ЗАДАНИЕ 1 →
Перепишите без изменений записи: всё от строки, содержащей «Camera spec: lens», вниз до строки, содержащей «0.019475, 0.675372, 0.198875]]», включая обе эти строки.

У Атанаса сдержанные движения, неулыбающееся лицо, дымчатые очки. Он завинчивает кофейник. Пока закипит, можно досмотреть картины.
Они висят и стоят, прислоненные к стенам, без рам, во второй комнате Атанаса, пустой и голой.
Здесь собраны любимые художники Атанаса, как правило пловдивчане. В их картинах есть как будто все, что должно нравиться. И все же чего-то тут не хватает. Есть холсты Златю Бояджиева, есть акварели Георгия Божилова, есть картины Светлина Русева, похожие на серебристо-коричневую майолику.
Чего же мне тут не хватает? Я мучительно вглядываюсь в холсты, стараюсь понять.
Кажется, Атанас угадывает мои мысли. Он молчит. Быть может, он молчит потому, что знает больше, чем я, но скорее всего он знает столько же.
Новое искусство рождается в муках отрицания. Какое оно будет? Это, кажется, никому не дано узнать. Ясно только одно: оно не будет таким, как прежде, хотим мы этого или не хотим.
Я готов был бы услышать мнение Атанаса. Знать, что думает он о своих картинах. О своих любимцах, молодых пловдивчанах. Но он, кажется, предпочитает не говорить об этом. Для разговора он отдает предпочтение литературе.
Комната наполняется запахом кофе. Атанас говорит об Альбере Камю, о Бабеле с его эпопеями размером четыре-пять страниц, он выказывает незаурядное понимание зачинательной функции русской литературы, да и всего русского искусства на заре революции. А я думаю о том, что вот сейчас уйду отсюда и никогда больше не увижу это лицо, эти темные резные потолки, эти беленые стены, черно-красные пледы на двух стоящих под углом застланных гладко тахтах. Не увижу скатерть солдатского сукна, лежащую на столе, не увижу больше картин молодых пловдивчан. И конечно же никогда не пойму, почему именно Атанас стал начальником отдела искусств и музеев городского народного совета.
Он провожает — с высокого крыльца до ворот, куда вделано черно-белое сграффито пловдивчанина Митко Кирова.
На ниспадающей улице старого города темновато. Где-то посередине обгоняет плоский широкий автомобиль. Его очертания угадываются в темноте, ярко видны лишь слепящие фары. На ходу автомобиль хрипит, свистит и захлебывается. Очевидно, к сигналу как-то подключен микрофон. Автомобиль мяукает, шипит, даже хохочет. И с хохотом исчезает за углом. На минуту остановясь от ошеломления, продолжаю свой путь к виднеющимся внизу людным улицам, к шумящей Марице, широкой, но на удивление неглубокой здесь.
Из тумана выныривают автомашины, груженные табаком. Мы едем навстречу, едем на самый верх, к Алеше.

ЗАДАНИЕ 2 →
Согласуются ли с рассказом об Атанасе следующие утверждения? (a) Картины во второй комнате Атанаса висят в рамах. (b) Для разговора Атанас предпочитает литературу. (c) Марица в этом месте глубокая. На каждое ответьте «да» или «нет» и точно процитируйте решающие слова текста.

ИСХОДНЫЕ МАТЕРИАЛЫ →
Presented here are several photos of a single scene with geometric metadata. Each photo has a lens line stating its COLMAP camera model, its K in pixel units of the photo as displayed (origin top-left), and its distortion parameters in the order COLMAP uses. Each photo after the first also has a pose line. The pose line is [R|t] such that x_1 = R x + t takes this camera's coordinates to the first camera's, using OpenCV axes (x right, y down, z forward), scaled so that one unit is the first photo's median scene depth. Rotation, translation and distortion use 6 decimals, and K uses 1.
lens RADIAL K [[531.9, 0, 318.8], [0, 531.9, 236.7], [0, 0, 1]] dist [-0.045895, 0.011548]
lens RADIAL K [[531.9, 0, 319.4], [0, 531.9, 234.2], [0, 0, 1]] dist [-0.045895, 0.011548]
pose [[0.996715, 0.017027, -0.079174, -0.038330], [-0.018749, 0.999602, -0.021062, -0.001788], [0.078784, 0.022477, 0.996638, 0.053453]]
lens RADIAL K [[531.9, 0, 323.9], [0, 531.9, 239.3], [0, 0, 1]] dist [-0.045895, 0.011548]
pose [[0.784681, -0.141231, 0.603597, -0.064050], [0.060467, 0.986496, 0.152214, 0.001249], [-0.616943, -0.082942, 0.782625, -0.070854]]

* * *

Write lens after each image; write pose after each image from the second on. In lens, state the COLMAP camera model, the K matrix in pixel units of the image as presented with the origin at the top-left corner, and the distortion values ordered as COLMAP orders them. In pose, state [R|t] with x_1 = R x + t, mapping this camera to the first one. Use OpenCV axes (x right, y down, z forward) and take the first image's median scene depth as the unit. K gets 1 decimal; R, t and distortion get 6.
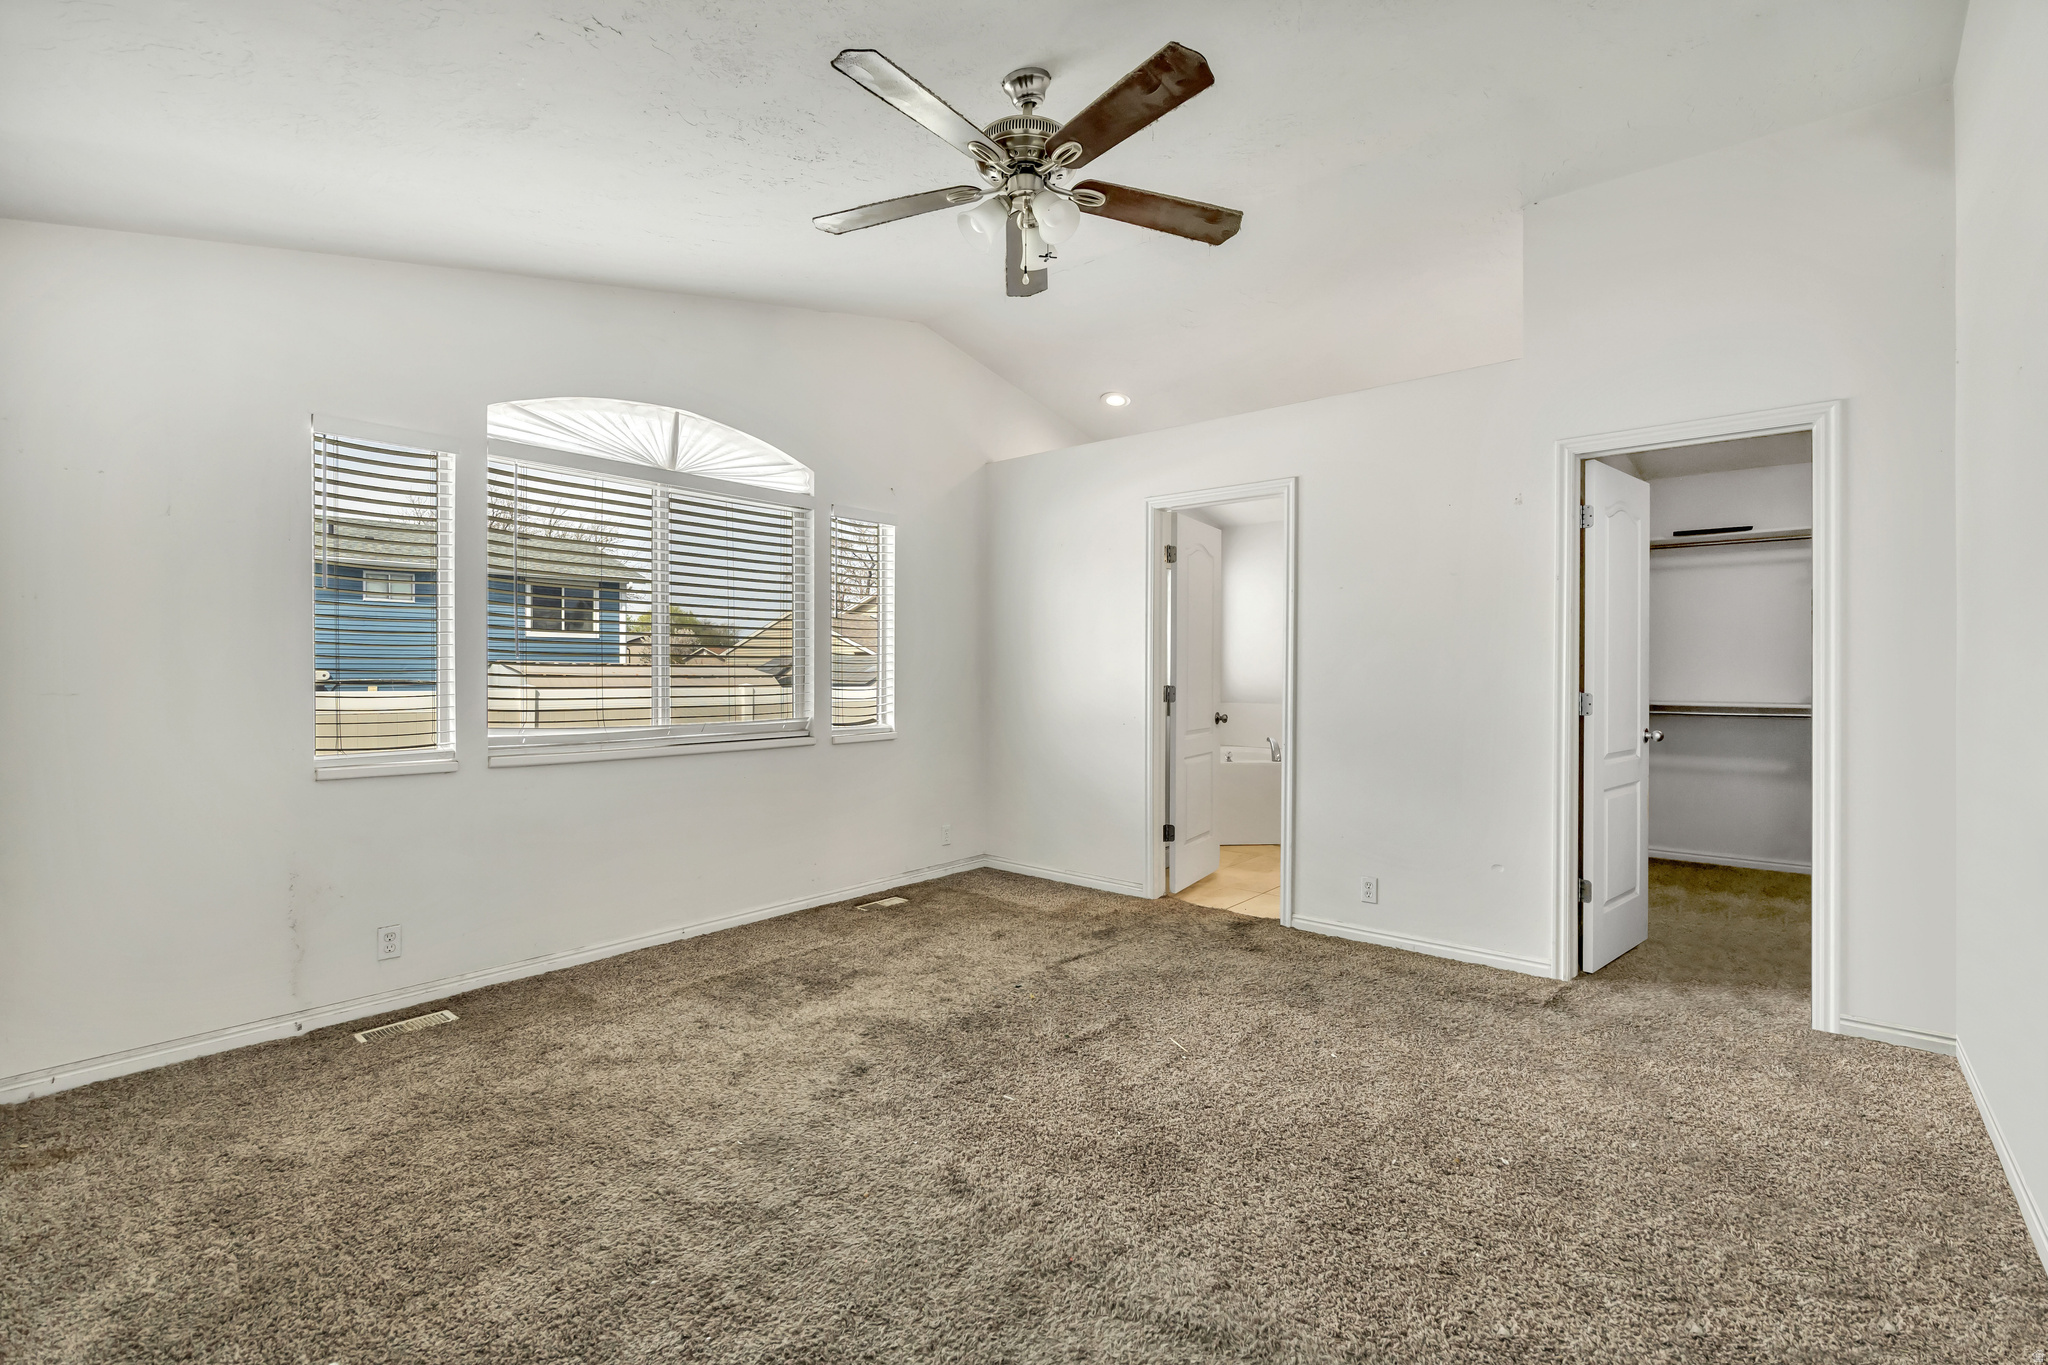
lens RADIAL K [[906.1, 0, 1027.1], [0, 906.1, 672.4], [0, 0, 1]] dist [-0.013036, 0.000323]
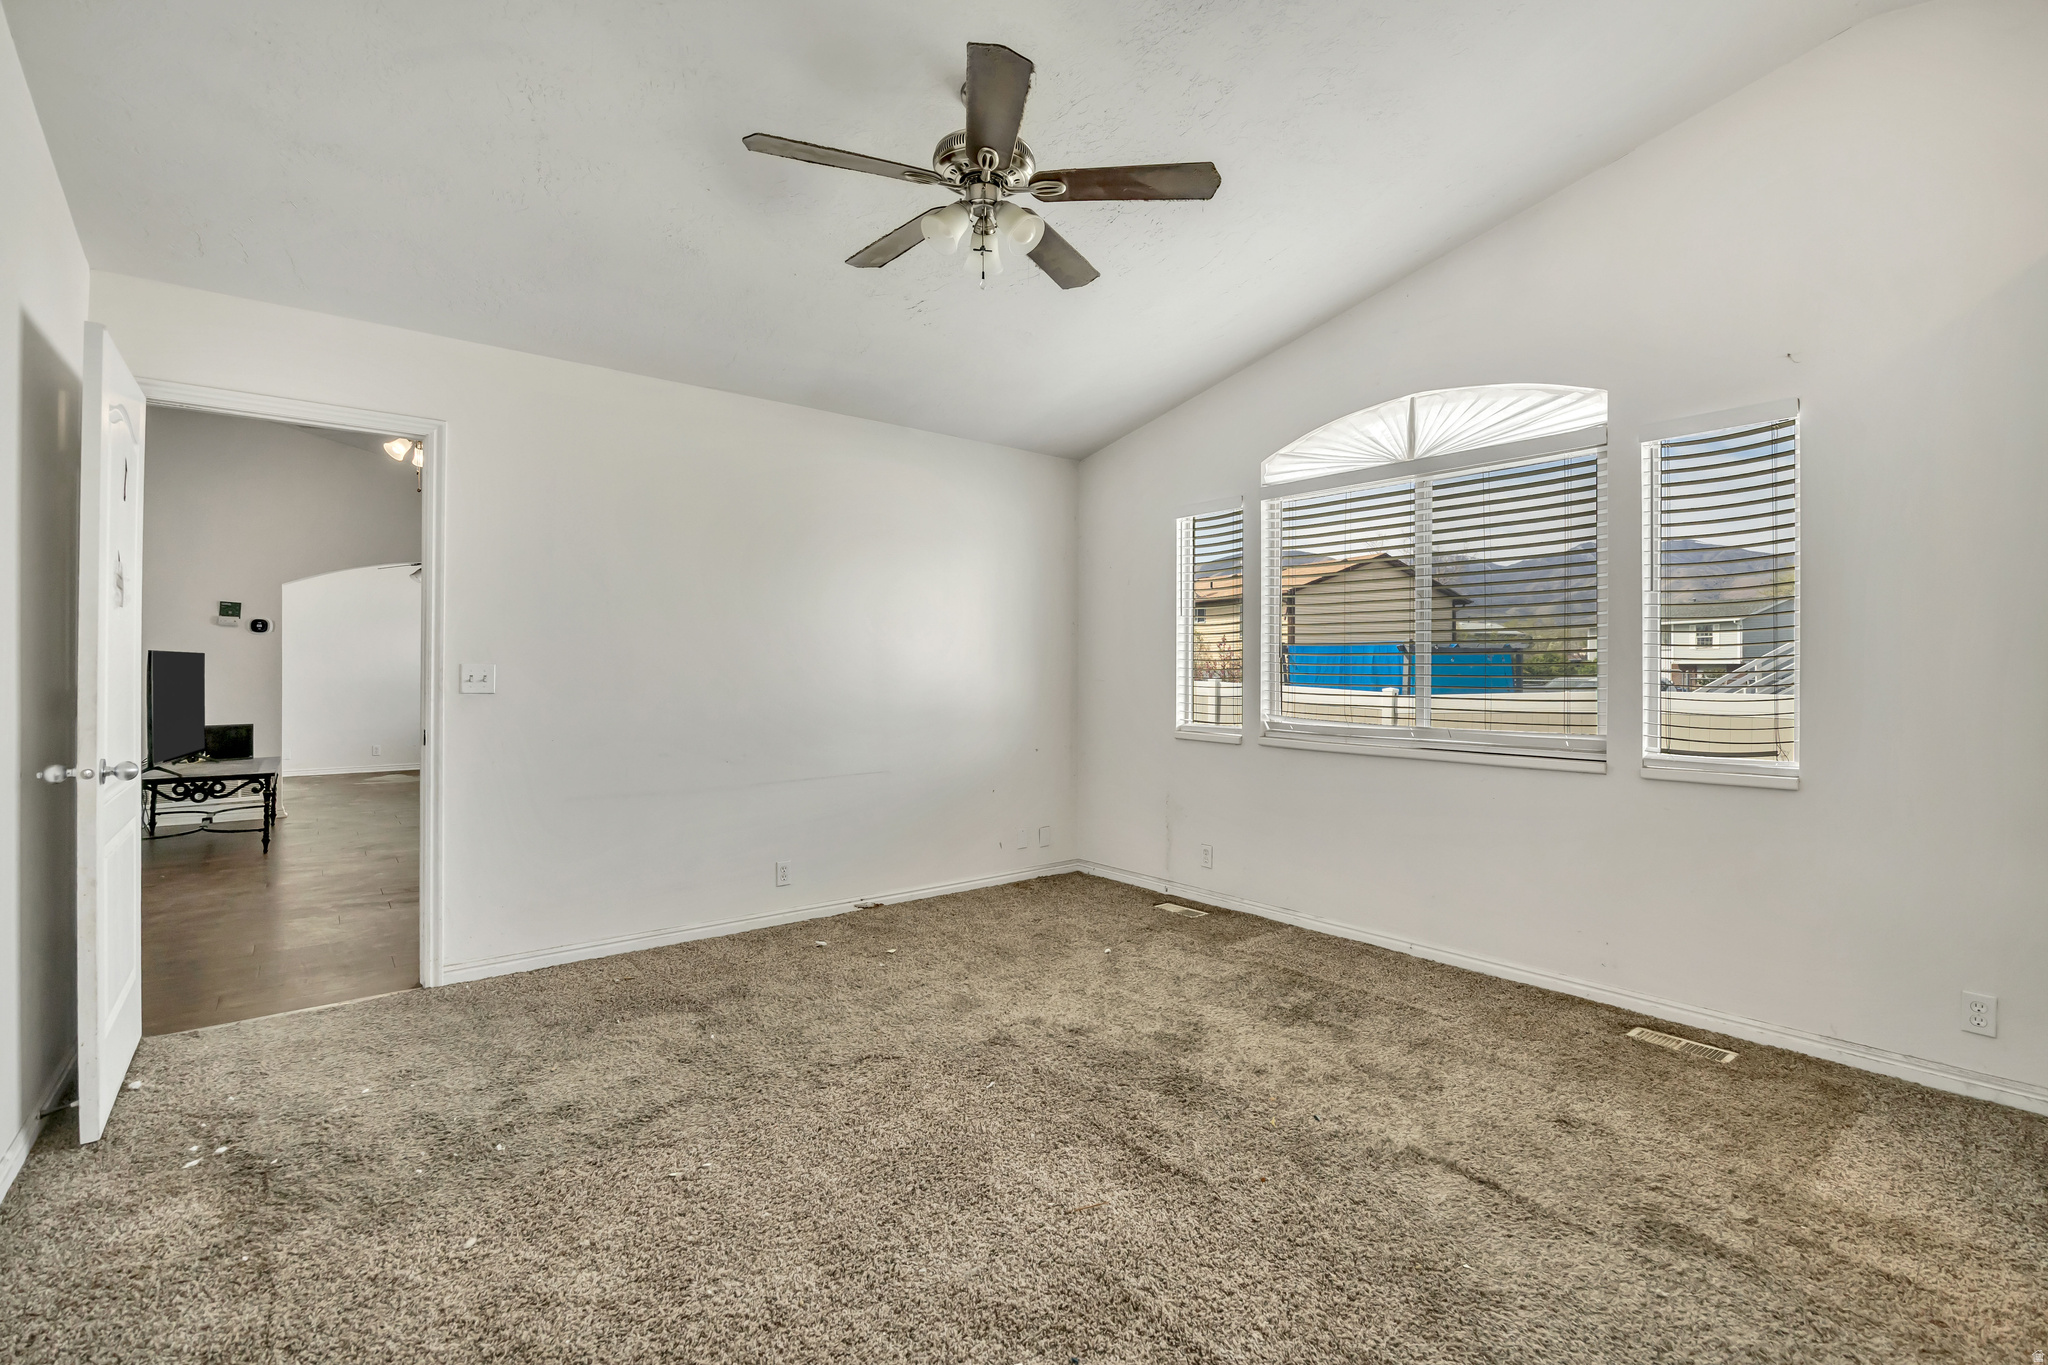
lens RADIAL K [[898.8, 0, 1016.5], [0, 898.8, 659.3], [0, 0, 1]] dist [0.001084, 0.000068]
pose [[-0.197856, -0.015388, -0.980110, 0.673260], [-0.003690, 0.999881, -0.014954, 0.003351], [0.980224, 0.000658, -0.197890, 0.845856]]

--

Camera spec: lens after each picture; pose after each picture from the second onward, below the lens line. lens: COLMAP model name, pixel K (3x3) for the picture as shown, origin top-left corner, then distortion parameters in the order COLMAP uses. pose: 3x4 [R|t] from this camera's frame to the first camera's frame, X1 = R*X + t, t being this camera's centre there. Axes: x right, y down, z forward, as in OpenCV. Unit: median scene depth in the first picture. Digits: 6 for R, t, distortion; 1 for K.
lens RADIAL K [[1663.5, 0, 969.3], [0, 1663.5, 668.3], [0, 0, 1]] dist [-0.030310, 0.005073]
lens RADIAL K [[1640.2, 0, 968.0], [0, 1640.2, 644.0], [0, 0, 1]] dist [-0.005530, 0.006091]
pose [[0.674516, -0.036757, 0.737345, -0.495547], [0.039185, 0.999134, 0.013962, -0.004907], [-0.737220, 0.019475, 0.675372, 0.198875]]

ПИСЬМЕННЫЙ ОТВЕТ 1 →
Camera spec: lens after each picture; pose after each picture from the second onward, below the lens line. lens: COLMAP model name, pixel K (3x3) for the picture as shown, origin top-left corner, then distortion parameters in the order COLMAP uses. pose: 3x4 [R|t] from this camera's frame to the first camera's frame, X1 = R*X + t, t being this camera's centre there. Axes: x right, y down, z forward, as in OpenCV. Unit: median scene depth in the first picture. Digits: 6 for R, t, distortion; 1 for K.
lens RADIAL K [[1663.5, 0, 969.3], [0, 1663.5, 668.3], [0, 0, 1]] dist [-0.030310, 0.005073]
lens RADIAL K [[1640.2, 0, 968.0], [0, 1640.2, 644.0], [0, 0, 1]] dist [-0.005530, 0.006091]
pose [[0.674516, -0.036757, 0.737345, -0.495547], [0.039185, 0.999134, 0.013962, -0.004907], [-0.737220, 0.019475, 0.675372, 0.198875]]

ПИСЬМЕННЫЙ ОТВЕТ 2 →
(a) Нет: «без рам».
(b) Да: «Для разговора он отдает предпочтение литературе».
(c) Нет: «широкой, но на удивление неглубокой здесь».